Non. Même si sa mort porte la marque du FIS (Front islamique du Salut) C’est en cela aussi qu’il reste aussi une figure à part dans la conscience collective de l’Algérie. Il fait partie de l’histoire récente, celle des années de plomb dont il est l’un des martyrs. Il chantait l’amour de manière si libre, si suggestive qu’il en était devenu une cible. Pourtant il avait décidé de rester vivre à Oran, dans le quartier Gambetta où il était né, où il avait grandi, malgré les menaces qui pesaient sur lui. Sa femme avait préféré fuir en France avec leur jeune fils. Lui continuait à vivre sa vie. Bien que devenu une véritable idole, il n’avait rien changé à ses habitudes, ne s’entourait pas de protection particulière. Il voulait rester proche des gens, de son public. C’est d’ailleurs cette proximité qui lui a été fatale. Il était en bas de son immeuble quand un type est venu le saluer, comme des milliers de fans avant lui.

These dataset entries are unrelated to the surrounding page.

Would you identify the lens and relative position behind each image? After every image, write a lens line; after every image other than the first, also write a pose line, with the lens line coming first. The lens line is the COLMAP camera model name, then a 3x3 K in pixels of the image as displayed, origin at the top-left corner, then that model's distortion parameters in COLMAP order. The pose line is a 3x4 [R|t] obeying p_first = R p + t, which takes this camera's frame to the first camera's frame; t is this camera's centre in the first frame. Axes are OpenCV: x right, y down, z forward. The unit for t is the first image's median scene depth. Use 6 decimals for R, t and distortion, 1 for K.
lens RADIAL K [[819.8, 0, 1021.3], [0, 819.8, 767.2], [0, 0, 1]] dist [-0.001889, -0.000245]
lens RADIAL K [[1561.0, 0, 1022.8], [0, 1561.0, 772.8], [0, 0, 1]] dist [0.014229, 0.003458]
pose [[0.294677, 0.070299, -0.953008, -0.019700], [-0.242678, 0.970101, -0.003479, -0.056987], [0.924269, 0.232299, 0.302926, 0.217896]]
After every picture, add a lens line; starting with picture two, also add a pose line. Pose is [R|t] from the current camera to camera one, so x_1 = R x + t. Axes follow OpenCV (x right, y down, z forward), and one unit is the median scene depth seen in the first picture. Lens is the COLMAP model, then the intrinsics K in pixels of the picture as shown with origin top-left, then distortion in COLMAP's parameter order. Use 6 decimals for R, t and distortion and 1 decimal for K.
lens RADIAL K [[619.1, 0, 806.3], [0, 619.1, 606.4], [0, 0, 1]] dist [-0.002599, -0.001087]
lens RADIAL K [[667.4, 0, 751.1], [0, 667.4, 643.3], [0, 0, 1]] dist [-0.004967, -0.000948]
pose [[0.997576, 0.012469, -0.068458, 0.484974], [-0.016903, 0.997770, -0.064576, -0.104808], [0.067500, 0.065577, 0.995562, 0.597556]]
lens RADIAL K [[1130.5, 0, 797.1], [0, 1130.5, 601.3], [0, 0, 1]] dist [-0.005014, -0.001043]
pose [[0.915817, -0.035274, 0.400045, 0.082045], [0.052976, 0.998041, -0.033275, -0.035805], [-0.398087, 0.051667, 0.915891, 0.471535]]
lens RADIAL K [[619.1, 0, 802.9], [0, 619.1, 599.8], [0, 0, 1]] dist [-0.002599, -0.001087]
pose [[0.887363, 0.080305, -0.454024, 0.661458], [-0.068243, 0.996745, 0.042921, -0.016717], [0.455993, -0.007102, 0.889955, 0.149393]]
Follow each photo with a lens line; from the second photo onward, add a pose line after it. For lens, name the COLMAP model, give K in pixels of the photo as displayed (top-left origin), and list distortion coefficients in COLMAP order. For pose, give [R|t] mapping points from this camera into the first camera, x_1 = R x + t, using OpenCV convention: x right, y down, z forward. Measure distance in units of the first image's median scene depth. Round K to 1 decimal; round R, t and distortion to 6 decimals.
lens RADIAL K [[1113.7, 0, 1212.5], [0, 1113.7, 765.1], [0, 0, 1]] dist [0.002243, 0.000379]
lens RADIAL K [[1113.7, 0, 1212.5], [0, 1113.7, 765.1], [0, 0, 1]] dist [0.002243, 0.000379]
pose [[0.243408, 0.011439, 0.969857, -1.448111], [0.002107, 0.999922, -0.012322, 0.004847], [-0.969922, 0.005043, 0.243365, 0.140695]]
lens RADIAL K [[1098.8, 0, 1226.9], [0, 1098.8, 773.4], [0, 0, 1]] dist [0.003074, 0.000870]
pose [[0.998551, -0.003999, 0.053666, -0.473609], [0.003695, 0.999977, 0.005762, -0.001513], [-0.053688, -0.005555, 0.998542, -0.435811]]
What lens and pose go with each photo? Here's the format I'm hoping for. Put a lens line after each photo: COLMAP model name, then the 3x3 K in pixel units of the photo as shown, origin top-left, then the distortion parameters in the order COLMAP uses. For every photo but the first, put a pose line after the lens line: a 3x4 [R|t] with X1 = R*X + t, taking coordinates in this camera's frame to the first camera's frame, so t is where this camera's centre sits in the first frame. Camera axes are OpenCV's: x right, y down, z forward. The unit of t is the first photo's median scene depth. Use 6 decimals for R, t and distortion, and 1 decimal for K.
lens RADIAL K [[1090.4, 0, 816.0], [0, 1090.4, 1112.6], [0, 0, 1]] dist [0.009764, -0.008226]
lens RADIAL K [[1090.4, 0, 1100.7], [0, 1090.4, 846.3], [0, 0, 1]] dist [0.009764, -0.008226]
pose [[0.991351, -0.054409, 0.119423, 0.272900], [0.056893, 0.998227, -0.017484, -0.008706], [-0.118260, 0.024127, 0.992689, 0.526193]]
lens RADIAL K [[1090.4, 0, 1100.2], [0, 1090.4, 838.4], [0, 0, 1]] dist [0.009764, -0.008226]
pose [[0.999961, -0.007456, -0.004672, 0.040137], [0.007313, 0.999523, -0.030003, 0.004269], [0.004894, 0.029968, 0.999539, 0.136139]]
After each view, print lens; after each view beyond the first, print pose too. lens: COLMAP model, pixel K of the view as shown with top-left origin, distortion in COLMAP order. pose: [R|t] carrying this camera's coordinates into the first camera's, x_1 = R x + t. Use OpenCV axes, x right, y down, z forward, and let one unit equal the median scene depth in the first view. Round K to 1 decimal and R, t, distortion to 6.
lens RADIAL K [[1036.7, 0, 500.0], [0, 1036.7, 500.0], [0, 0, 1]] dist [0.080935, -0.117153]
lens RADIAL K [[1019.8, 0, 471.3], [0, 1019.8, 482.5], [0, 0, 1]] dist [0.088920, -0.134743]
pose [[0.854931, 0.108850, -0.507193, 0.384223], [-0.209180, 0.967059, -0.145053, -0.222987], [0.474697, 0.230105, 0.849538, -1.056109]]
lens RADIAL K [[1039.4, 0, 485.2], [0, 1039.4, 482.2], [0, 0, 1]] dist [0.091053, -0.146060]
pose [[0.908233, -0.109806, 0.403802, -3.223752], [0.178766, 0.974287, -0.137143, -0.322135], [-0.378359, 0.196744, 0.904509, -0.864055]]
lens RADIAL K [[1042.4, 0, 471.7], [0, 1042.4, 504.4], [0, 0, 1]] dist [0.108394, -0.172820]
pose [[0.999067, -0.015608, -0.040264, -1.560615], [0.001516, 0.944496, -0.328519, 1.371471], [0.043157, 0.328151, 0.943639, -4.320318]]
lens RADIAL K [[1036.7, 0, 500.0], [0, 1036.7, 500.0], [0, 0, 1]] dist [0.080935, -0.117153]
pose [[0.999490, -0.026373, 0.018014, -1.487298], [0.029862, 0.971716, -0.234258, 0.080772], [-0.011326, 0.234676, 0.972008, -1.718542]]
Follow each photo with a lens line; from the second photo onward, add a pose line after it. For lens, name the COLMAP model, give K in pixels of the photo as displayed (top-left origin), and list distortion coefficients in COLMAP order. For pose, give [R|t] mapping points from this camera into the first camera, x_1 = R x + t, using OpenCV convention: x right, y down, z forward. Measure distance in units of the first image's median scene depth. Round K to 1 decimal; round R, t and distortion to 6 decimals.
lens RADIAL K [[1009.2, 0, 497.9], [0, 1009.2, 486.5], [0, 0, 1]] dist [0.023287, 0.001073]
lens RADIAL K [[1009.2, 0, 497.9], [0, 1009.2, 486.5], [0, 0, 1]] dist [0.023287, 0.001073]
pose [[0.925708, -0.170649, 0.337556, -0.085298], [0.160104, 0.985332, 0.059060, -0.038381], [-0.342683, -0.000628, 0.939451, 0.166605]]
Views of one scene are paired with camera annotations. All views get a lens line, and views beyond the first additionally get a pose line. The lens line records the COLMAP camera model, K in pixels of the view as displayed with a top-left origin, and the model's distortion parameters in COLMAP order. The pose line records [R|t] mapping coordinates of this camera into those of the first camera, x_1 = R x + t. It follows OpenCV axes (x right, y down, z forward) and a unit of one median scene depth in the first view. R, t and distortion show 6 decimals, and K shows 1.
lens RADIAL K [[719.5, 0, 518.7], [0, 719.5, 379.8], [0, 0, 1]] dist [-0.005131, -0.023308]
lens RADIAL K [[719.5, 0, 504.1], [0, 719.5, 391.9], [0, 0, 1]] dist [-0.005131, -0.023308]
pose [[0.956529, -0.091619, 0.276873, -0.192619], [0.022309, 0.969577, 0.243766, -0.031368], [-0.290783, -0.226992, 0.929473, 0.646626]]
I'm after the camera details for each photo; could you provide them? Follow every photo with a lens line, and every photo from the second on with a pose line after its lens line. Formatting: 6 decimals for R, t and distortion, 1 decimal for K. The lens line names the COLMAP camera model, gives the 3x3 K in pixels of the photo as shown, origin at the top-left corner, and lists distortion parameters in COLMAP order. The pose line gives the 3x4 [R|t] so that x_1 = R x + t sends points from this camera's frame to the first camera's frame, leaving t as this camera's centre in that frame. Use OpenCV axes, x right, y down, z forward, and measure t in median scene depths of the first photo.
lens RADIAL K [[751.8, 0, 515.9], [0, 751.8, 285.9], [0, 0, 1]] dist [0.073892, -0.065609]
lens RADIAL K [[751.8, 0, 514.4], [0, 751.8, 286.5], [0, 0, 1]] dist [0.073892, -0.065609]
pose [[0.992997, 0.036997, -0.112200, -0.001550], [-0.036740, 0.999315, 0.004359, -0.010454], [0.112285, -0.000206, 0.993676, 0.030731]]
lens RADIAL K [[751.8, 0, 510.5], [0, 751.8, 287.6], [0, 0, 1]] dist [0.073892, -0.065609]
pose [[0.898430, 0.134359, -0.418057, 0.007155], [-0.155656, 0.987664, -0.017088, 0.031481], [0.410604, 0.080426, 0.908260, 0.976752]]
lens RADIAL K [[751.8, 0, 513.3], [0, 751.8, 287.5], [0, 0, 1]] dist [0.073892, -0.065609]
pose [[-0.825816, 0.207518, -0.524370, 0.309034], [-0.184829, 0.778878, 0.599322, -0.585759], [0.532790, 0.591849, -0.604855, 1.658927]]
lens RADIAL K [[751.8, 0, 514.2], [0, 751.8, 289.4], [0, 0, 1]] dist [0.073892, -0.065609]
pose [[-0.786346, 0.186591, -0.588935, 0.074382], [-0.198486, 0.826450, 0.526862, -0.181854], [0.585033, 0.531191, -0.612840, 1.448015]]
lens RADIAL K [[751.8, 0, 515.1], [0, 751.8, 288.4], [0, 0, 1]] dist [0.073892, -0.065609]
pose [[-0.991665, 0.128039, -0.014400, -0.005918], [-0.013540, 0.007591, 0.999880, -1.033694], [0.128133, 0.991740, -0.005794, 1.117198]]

Hasni ne s’est pas méfié. Le type s’est approché pour l’embrasser et puis lui a tiré une balle dans le cou.
De quelle manière va se dérouler cette manifestation qui lui est dédiée ?
Ca va débuter le 26 septembre par un concert à la Java rassemblant trois artistes qui reprendront son répertoire : Sofiane Saïdi, accompagné notamment de Kenzi Bourras, le clavier d’Acid Arab, Sarah Benabdallah, choriste du groupe La Femme, et Mohamed Lamouri. S’ensuivra un dj set animé par Glitter. Mais comme je tenais à insister sur le potentiel créatif de la figure de Hasni, la manifestation s’ouvre cette année à des peintres, illustrateurs ou designers. On trouvera en autres des œuvres de l’artiste marocaine basée à New York Meriem Bennani qui expose au Moma, de Melek Zertal, illustrateur au New York Time ou Nassim Riad Azarzar de la nouvelle génération des designers marocains.